Soborum est la station thermale Toubou. Vous prenez place dans une minuscule baignoire naturelle où coule de l’eau de source sulfureuse et chaude à quarante-deux degrés et cinq minutes de trempage suffisent à décaper vos cors aux pieds ! Les Toubous y passent trois nuits entières pour se guérir de leurs rhumatismes et dermatoses.
Des curistes sont là, dans une étrange solitude. Deux femmes avec un bébé, deux chameaux et deux chèvres. Elles n’ont oublié ni la provision d’eau potable indispensable, ni la nourriture : elles égorgent le chevreau sous nos yeux. Leur bébé a les doigts de la main soudés à la paume. Il est tombé dans le feu quand il était petit. Pourquoi les parents ne construisent-ils pas une murette de pierres pour éviter ces accidents trop fréquents ?
Il nous faut quitter ce lieu où toute vie est bannie et reprendre le long cheminement du retour. Deuxième nuit à Tarso Voon. Aujourd’hui nous n’avons plus rien à découvrir sinon renouveler les quarante-cinq kilomètres, perspective nettement moins enchanteresse qu’à l’aller.
Me déconsidérant aux yeux des bélas, j’accepte de monter sur un chameau et je peux enfin décontractée jouir du paysage. Mon chamelier me présente un grand seau d’eau. Je crois tout d’abord qu’il va faire boire l’animal, puis je m’aperçois que c’est à moi qu’il l’offre. On ne refuse pas de l’eau dans le désert. Je retrouve terre pour la descente d’une gorge où les chameaux manquent à tout instant se casser les pattes. Ce soir encore nous bivouaquerons sous la voûte étoilée de l’enneri Mossau , au camp I retrouvé.
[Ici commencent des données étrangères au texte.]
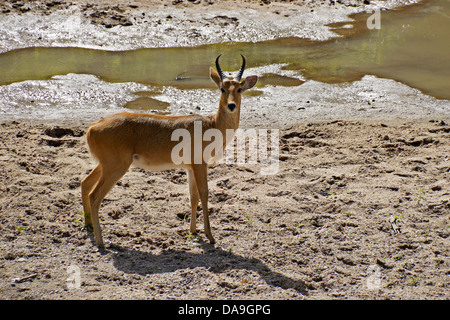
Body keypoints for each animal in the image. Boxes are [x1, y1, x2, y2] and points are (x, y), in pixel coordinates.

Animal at [81, 55, 256, 248]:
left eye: (239, 88)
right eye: (222, 88)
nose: (231, 106)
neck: (212, 125)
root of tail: (92, 127)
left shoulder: (190, 168)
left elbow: (193, 197)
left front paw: (193, 231)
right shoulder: (200, 165)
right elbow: (204, 194)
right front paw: (210, 236)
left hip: (105, 165)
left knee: (85, 184)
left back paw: (89, 227)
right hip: (115, 168)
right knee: (95, 196)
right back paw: (101, 242)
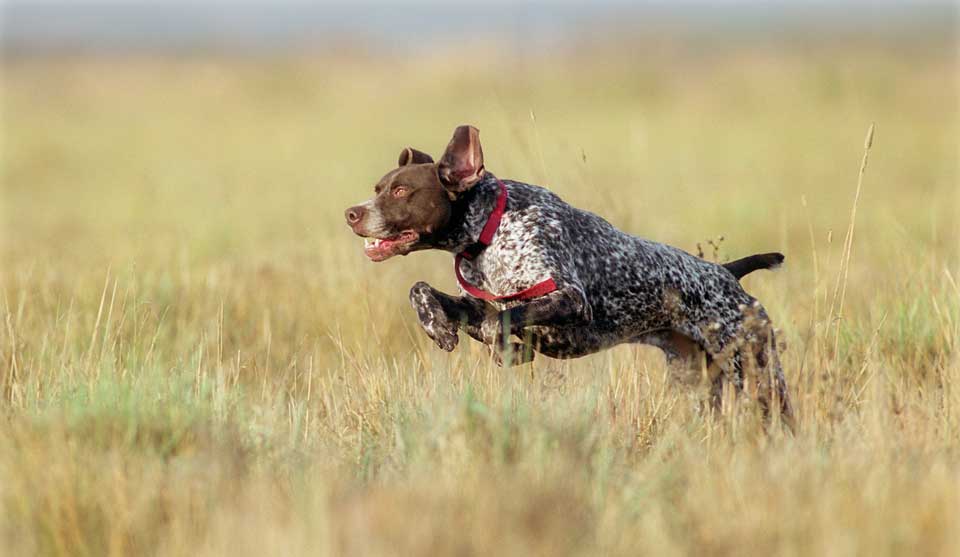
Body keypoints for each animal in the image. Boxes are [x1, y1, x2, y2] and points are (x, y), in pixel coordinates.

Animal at [348, 122, 792, 416]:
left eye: (401, 191)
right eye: (377, 189)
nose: (352, 214)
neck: (489, 231)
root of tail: (726, 273)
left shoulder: (570, 299)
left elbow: (502, 323)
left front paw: (507, 348)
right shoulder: (482, 303)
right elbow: (422, 290)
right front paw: (437, 325)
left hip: (759, 376)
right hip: (696, 381)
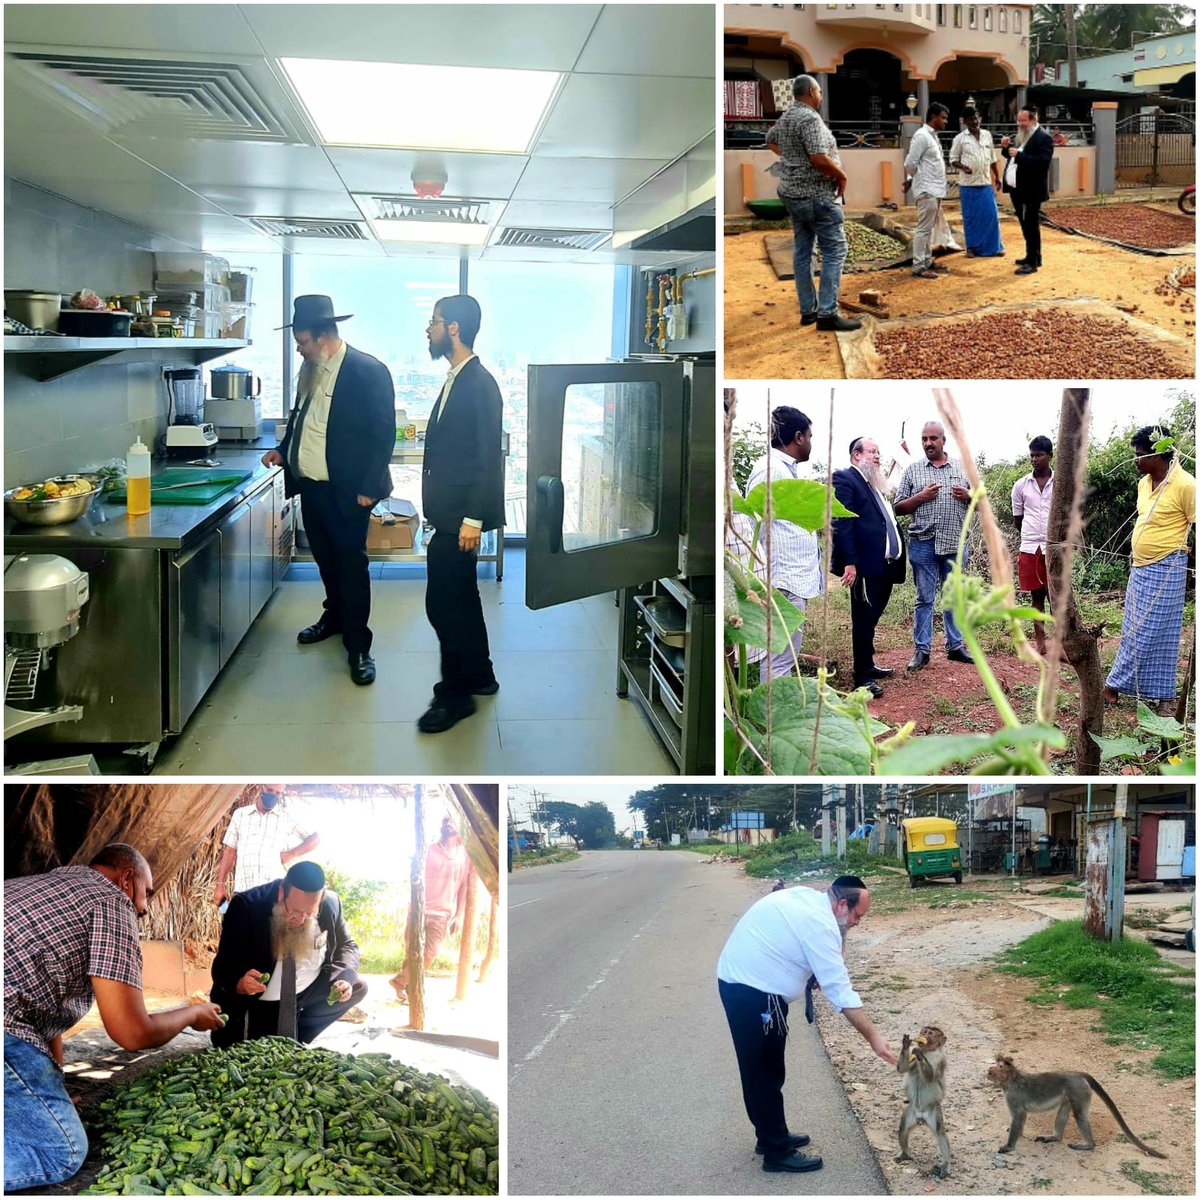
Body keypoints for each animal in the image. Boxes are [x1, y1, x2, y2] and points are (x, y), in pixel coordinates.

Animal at [897, 1022, 950, 1180]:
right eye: (924, 1031)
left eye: (930, 1033)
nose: (923, 1035)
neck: (929, 1051)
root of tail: (921, 1116)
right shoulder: (911, 1059)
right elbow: (903, 1069)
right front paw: (906, 1044)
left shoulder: (941, 1059)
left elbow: (931, 1077)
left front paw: (919, 1054)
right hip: (911, 1111)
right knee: (903, 1129)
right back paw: (905, 1153)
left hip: (934, 1111)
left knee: (940, 1132)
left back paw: (945, 1165)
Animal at [984, 1056, 1161, 1156]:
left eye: (998, 1067)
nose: (989, 1070)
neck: (1011, 1081)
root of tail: (1076, 1073)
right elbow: (1021, 1118)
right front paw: (1019, 1135)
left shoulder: (1012, 1096)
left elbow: (1018, 1116)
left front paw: (1009, 1146)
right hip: (1071, 1094)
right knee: (1064, 1111)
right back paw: (1055, 1137)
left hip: (1079, 1091)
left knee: (1080, 1116)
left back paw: (1089, 1145)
Comme à l’habitude, la caravane des voyageurs va devant, l’arrière garde étant formée par les chameaux bâtés. Je fais un bout de route avec Edeye notre cuisinier stylé. Il nous fabrique de bons petits pains frais dans son four à Bardaï. C’est un bon bougre, toujours souriant, s’inquiétant de ma personne . Edeye est mon ami. Si quelqu’un n’est pas gentil avec moi, il dit : « Madame, faut-il casser caillou sur la tête au méchant ? ». S’il fait mal son travail, notre chef le menace : « Edeye, je vais t’envoyer sur la lune ». Cela l’amuse beaucoup. Nous jouons au Toubou, laissant reposer, tout en marchant, nos avant-bras sur une baguette flexible appuyée sur la nuque et les épaules.
Un éléphant est gravé sur un bloc avec tant de vie qu’on distingue trois crottes à sa suite . Comment une fleur peut-elle éclore de ce sol rocailleux ? Comment imaginer la violence des crues lors de gros orages capables d’arracher cet arbre entier qui nous barre la route ?
Nous retrouvons les voitures, la piste cahotante et les caresses d’épineux frôlés de trop près. Heureux nous sommes d’être de retour au camp de Bardaï, de déjeuner confortablement même à quatre heures de l’après-midi, de prendre une douche avec un seau d’eau tiédie au soleil et de changer de vêtements.
Edeye dont un des enfants est fiévreux me réclame les lainages que je lui ai promis, qui tombent on ne peut plus à pic puisque ses gamins de quatre et six ans n’ont rien d’autre qu’un boubou de coton à se mettre sur le dos.